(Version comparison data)
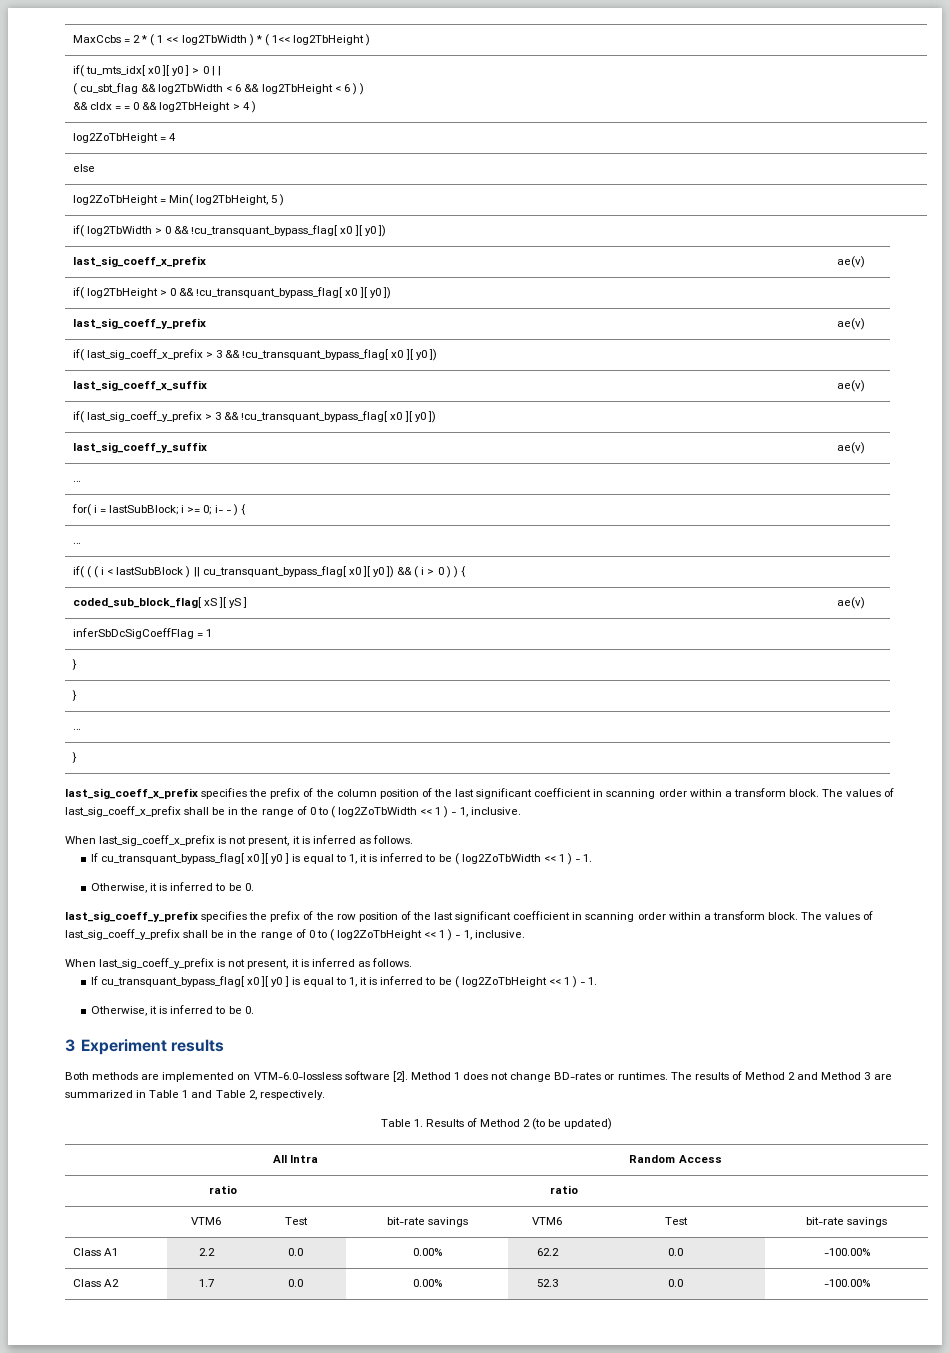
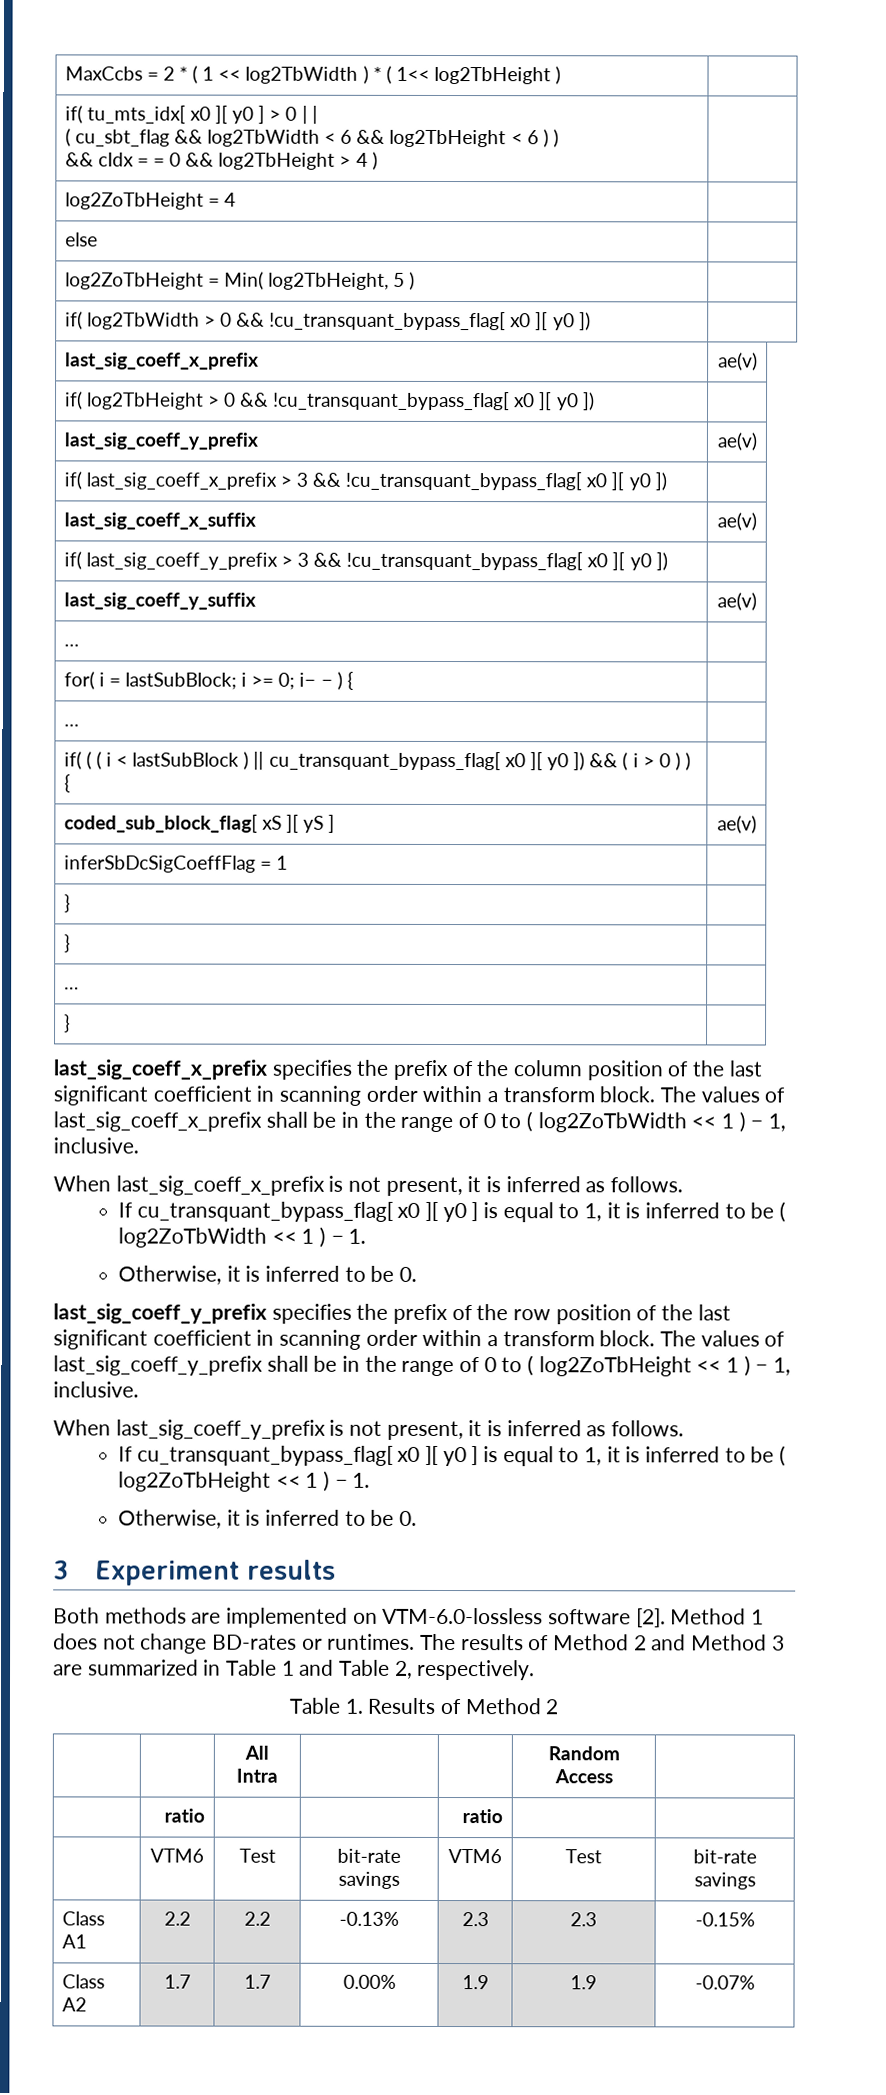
[532,1118,613,1130] (to be updated) -> (559, 1707) none
[288,1248,303,1256] [413,1248,443,1256] [536,1248,559,1256] [668,1248,683,1256] [823,1248,870,1256] 0.0 | 0.00% | 62.2 | 0.0 | -100.00% -> [243,1911,271,1926] [339,1911,399,1926] [461,1912,489,1927] [570,1912,597,1927] [694,1912,755,1927] 2.2 | -0.13% | 2.3 | 2.3 | -0.15%
[288,1279,303,1287] [413,1279,443,1287] [536,1279,558,1287] [668,1279,683,1287] [823,1279,870,1287] 0.0 | 0.00% | 52.3 | 0.0 | -100.00% -> [243,1974,271,1989] [342,1974,396,1989] [461,1975,489,1990] [570,1975,597,1990] [694,1975,755,1990] 1.7 | 0.00% | 1.9 | 1.9 | -0.07%

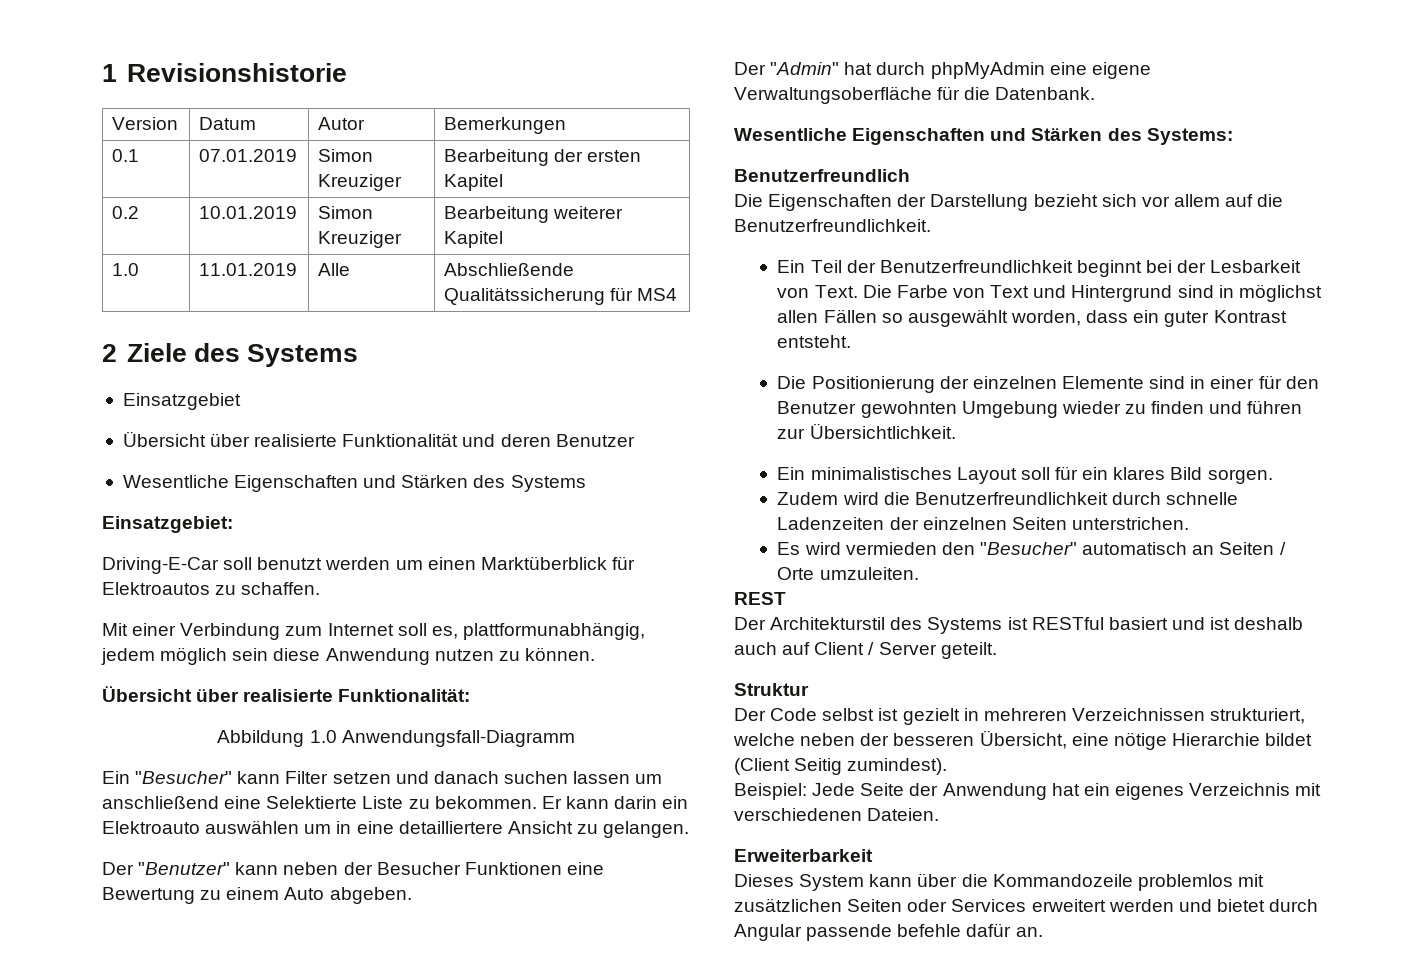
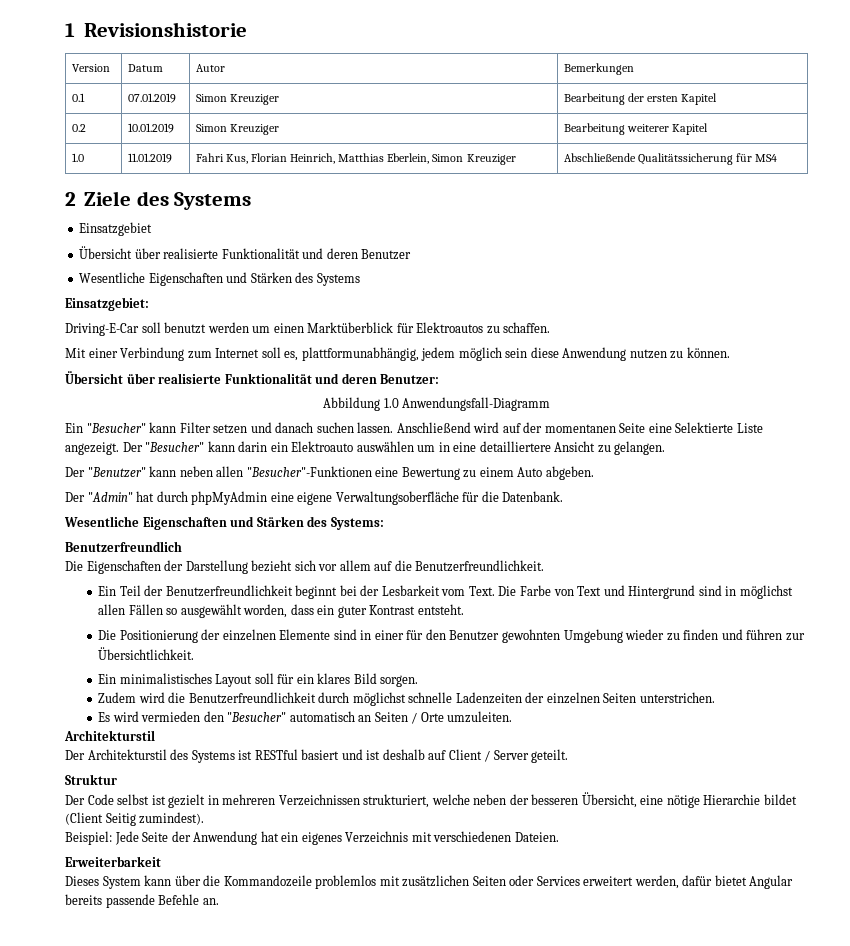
[318,263,351,276] Alle -> [195,153,516,165] Fahri Kus, Florian Heinrich, Matthias Eberlein, Simon Kreuziger
[338,689,471,702] Funktionalität: -> [224,373,440,384] Funktionalität und deren Benutzer:
[573,771,663,784] [102,796,562,809] lassen um anschließend eine Selektierte Liste zu bekommen. Er -> [357,422,763,433] [65,442,205,455] lassen. Anschließend wird auf der momentanen Seite eine Selektierte Liste angezeigt. Der "Besucher"
[343,862,562,875] der Besucher Funktionen -> [216,466,372,477] allen "Besucher"-Funktionen
[777,288,810,298] von -> [441,589,466,596] vom
(1161, 498) none -> [352,692,406,706] möglichst
[734,592,786,605] REST -> [64,730,155,741] Architekturstil
[734,642,777,655] auch -> (425, 754) none
[1108,899,1319,912] [734,923,1012,941] werden und bietet durch Angular passende befehle dafür -> [634,875,794,889] [65,894,200,908] werden, dafür bietet Angular bereits passende Befehle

--- EXERCISE DIRECTIONS ---
Nothing but the lines from the one containing "[734,592,786,605] REST ->" through the end of the entries belongs in the answer; repeat them exactly.

--- ANSWER AREA ---
[734,592,786,605] REST -> [64,730,155,741] Architekturstil
[734,642,777,655] auch -> (425, 754) none
[1108,899,1319,912] [734,923,1012,941] werden und bietet durch Angular passende befehle dafür -> [634,875,794,889] [65,894,200,908] werden, dafür bietet Angular bereits passende Befehle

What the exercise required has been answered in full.